Berbagai latihan sangat diperlukan pada pasien sebelum operasi, hal ini
sangat penting sebagai persiapan pasien dalam menghadapi kondisi pasca operasi,
seperti : nyeri daerah operasi, batuk dan banyak lendir pada tenggorokan.

Latihan yang diberikan pada pasien sebelum operasi antara lain :

1. Latihan Nafas Dalam

Latihan nafas dalam sangat bermanfaat bagi pasien untuk mengurangi


nyeri setelah operasi dan dapat membantu pasien relaksasi sehingga pasien lebih
mampu beradaptasi dengan nyeri dan dapat meningkatkan kualitas tidur. Selain itu
teknik ini juga dapat meningkatkan ventilasi paru dan oksigenasi darah setelah
anastesi umum. Dengan melakukan latihan tarik nafas dalam secara efektif dan
benar maka pasien dapat segera mempraktekkan hal ini segera setelah operasi
sesuai dengan kondisi dan kebutuhan pasien. Latihan nafas dalam dapat dilakukan
dengan cara sebagai berikut :
1) Pasien tidur dengan posisi duduk atau setengah duduk (semifowler) dengan lutut
ditekuk dan perut tidak boleh tegang.
2) Letakkan tangan diatas perut
3) Hirup udara sebanyak-banyaknya dengan menggunakan hidung dalam kondisi
mulut tertutup rapat.
4) Tahan nafas beberapa saat (3-5 detik) kemudian secara perlahan-lahan, udara
dikeluarkan sedikit demi sedikit melalui mulut.
5) Lakukan hal ini berulang kali (15 kali)
6) Lakukan latihan dua kali sehari praopeartif.
7) Latihan Batuk Efektif

Latihan batuk efektif juga sangat diperlukan bagi klien terutama klien
yang mengalami operasi dengan anstesi general. Karena pasien akan mengalami
pemasangan alat bantu nafas selama dalam kondisi teranstesi. Sehingga ketika
sadar pasien akan mengalami rasa tidak nyaman pada tenggorokan. Dengan terasa
banyak lendir kental di tenggorokan. Latihan batuk efektif sangat bermanfaat bagi
pasien setalah operasi untuk mengeluarkan lendir atau sekret tersebut. Pasien
dapat dilatih melakukan teknik batuk efektif dengan cara :

1) Pasien condong ke depan dari posisi semifowler, jalinkan jari-jari tangan dan
letakkan melintang diatas incisi sebagai bebat ketika batuk.
2) Kemudian pasien nafas dalam seperti cara nafas dalam (3-5 kali)
3) Segera lakukan batuk spontan, pastikan rongga pernafasan terbuka dan tidak
hanya batuk dengan mengadalkan kekuatan tenggorokan saja karena bisa terjadi
luka pada tenggorokan.
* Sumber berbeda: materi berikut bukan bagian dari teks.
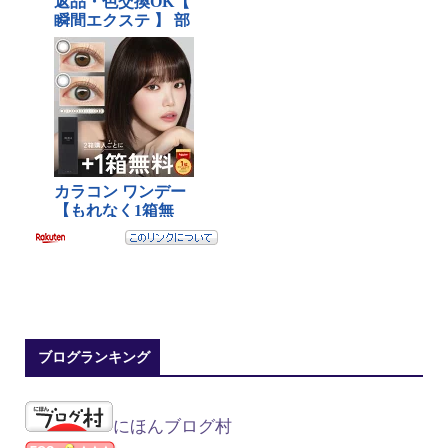
ブログランキング
にほんブログ村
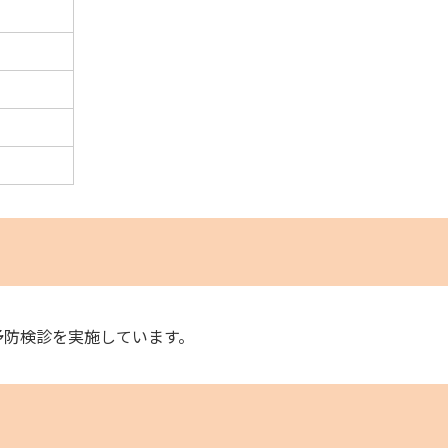
予防検診を実施しています。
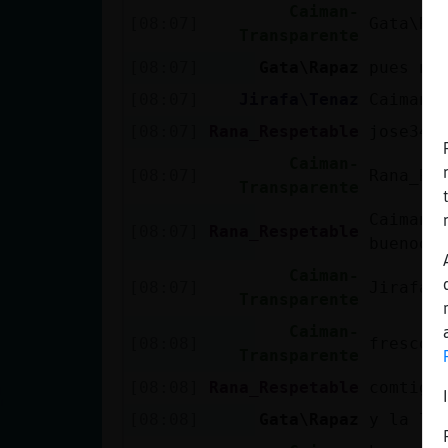
Caiman-
[08:07]
Gata\Ra
Transparente
[08:07]
Gata\Rapaz
pues nie
[08:07]
Jirafa\Tenaz
Caiman-
[08:07]
Rana_Respetable
jose34 
Caiman-
[08:07]
Rana_Re
Transparente
Caiman-
[08:07]
Rana_Respetable
buenooo
Caiman-
[08:07]
Jirafa\
Transparente
Caiman-
[08:08]
frescos
Transparente
[08:08]
Rana_Respetable
comtigo
[08:08]
Gata\Rapaz
y la lu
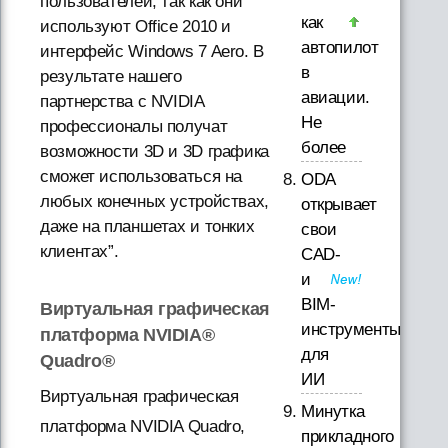
пользователей, так как они
как
используют Office 2010 и
автопилот
интерфейс Windows 7 Aero. В
в
результате нашего
авиации.
партнерства с NVIDIA
Не
профессионалы получат
более
возможности 3D и 3D графика
сможет использоваться на
ODA
любых конечных устройствах,
открывает
даже на планшетах и тонких
свои
клиентах”.
CAD-
и
BIM-
Виртуальная графическая
инструменты
платформа NVIDIA®
для
Quadro®
ИИ
Виртуальная графическая
Минутка
платформа NVIDIA Quadro,
прикладного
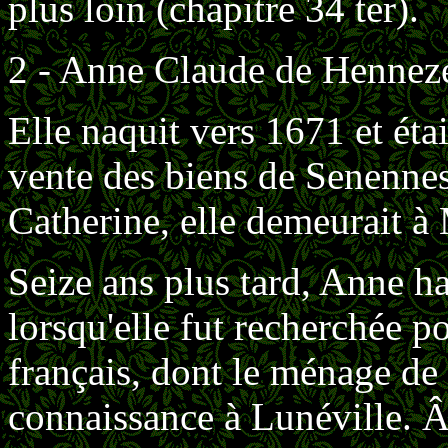
plus loin (chapitre 34 ter).
2 - Anne Claude de Henneze
Elle naquit vers 1671 et éta
vente des biens de Senennes
Catherine, elle demeurait à
Seize ans plus tard, Anne ha
lorsqu'elle fut recherchée p
français, dont le ménage de s
connaissance à Lunéville. Â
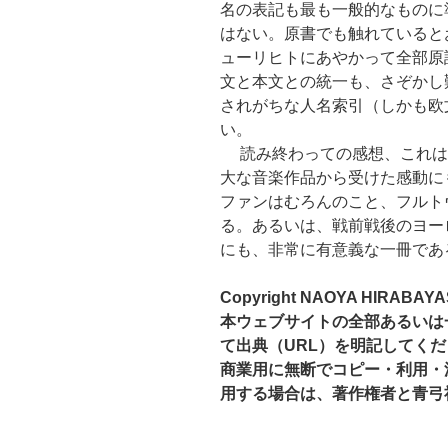
名の表記も最も一般的なものに
はない。原書でも触れていると
ューリヒトにあやかって全部原
文と本文との統一も、さぞかし
されがちな人名索引（しかも欧
い。
読み終わっての感想、これは
大な音楽作品から受けた感動に
ファンはむろんのこと、フルト
る。あるいは、戦前戦後のヨー
にも、非常に有意義な一冊であ
Copyright NAOYA HIRABAYA
本ウェブサイトの全部あるいは
て出典（URL）を明記してく
商業用に無断でコピー・利用・
用する場合は、著作権者と青弓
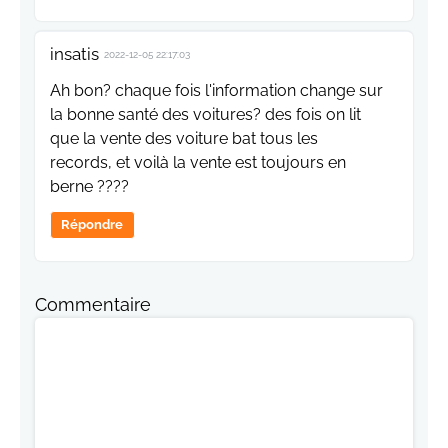
insatis
2022-12-05 22:17:03
Ah bon? chaque fois l'information change sur
la bonne santé des voitures? des fois on lit
que la vente des voiture bat tous les
records, et voilà la vente est toujours en
berne ????
Répondre
Commentaire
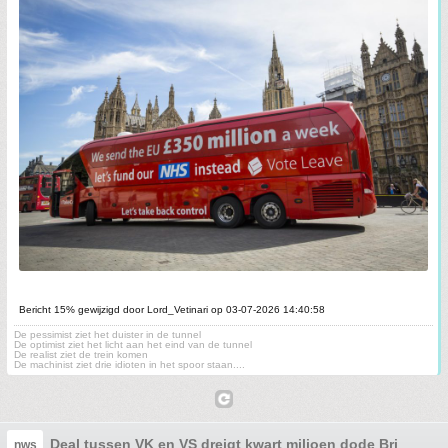
Bericht 15% gewijzigd door Lord_Vetinari op 03-07-2026 14:40:58
De pessimist ziet het duister in de tunnel
De optimist ziet het licht aan het eind van de tunnel
De realist ziet de trein komen
De machinist ziet drie idioten in het spoor staan....
Deal tussen VK en VS dreigt kwart miljoen dode Britten te
nws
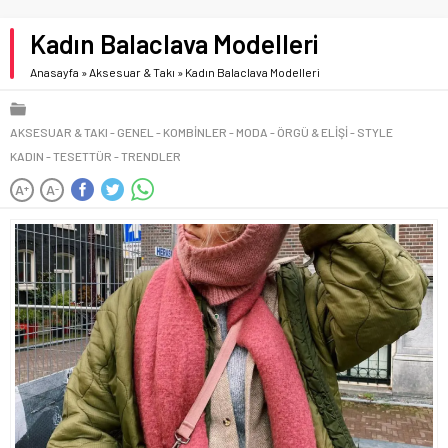
Kadın Balaclava Modelleri
Anasayfa
»
Aksesuar & Takı
»
Kadın Balaclava Modelleri
AKSESUAR & TAKI
GENEL
KOMBINLER
MODA
ÖRGÜ & ELIŞI
STYLE
KADIN
TESETTÜR
TRENDLER
A
A
+
-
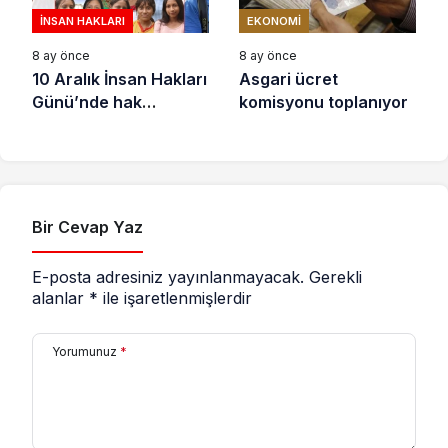
İNSAN HAKLARI
EKONOMI
8 ay önce
8 ay önce
10 Aralık İnsan Hakları
Asgari ücret
Günü’nde hak
komisyonu toplanıyor
savunucuları için
destek çağrısı
Bir Cevap Yaz
E-posta adresiniz yayınlanmayacak.
Gerekli
alanlar
*
ile işaretlenmişlerdir
Yorumunuz
*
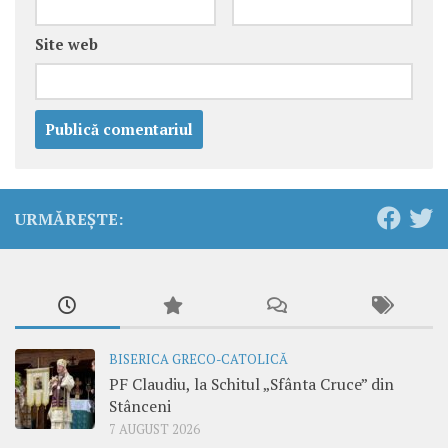
Site web
URMĂREȘTE:
BISERICA GRECO-CATOLICĂ
PF Claudiu, la Schitul „Sfânta Cruce” din
Stânceni
7 AUGUST 2026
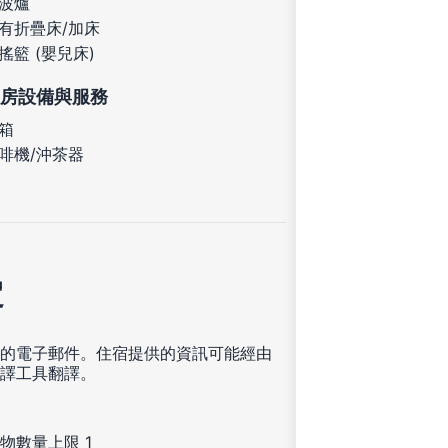
波爐
有折疊床/加床
搖籃 (嬰兒床)
房設備與服務
箱
啡機/沖茶器
定
的電子郵件。住宿提供的資訊可能經由
譯工具翻譯。
物數量上限 1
Hal ini bisa menimbulkan ketidaknyamanan, namun tidak
berbahaya terhadap incisi.
4) Ulangi lagi sesuai kebutuhan.
5) Jika selama batuk daerah operasi terasa nyeri, pasien bisa menambahkan dengan
menggunakan bantal kecil atau gulungan handuk yang lembut untuk menahan
daerah operasi dengan hati-hati sehingga dapat mengurangi guncangan tubuh saat
batuk.

2. Latihan Gerak Sendi

Latihan gerak sendi merupakan hal sangat penting bagi pasien sehingga
setelah operasi, pasien dapat segera melakukan berbagai pergerakan yang
diperlukan untuk mempercepat proses penyembuhan.
Pasien/keluarga pasien seringkali mempunyai pandangan yang keliru tentang
pergerakan pasien setalah operasi. Banyak pasien yang tidak berani
menggerakkan tubuh karena takut jahitan operasi sobek atau takut luka operasinya
lama sembuh. Pandangan seperti ini jelas keliru karena justru jika pasien selesai
operasi dan segera bergerak maka pasien akan lebih cepat merangsang usus
(peristaltik usus) sehingga pasien akan lebih cepat kentut/flatus. Keuntungan lain
adalah menghindarkan penumpukan lendir pada saluran pernafasan dan terhindar
dari kontraktur sendi dan terjadinya dekubitus. Tujuan lainnya adalah
memperlancar sirkulasi untuk mencegah stasis vena dan menunjang fungsi
pernafasan optimal. Intervensi ditujukan pada perubahan posisi tubuh dan juga
Range of Motion (ROM). Latihan perpindahan posisi dan ROM ini pada awalnya
dilakukan secara pasif namun kemudian seiring dengan bertambahnya kekuatan
tonus otot maka pasien diminta melakukan secara mandiri.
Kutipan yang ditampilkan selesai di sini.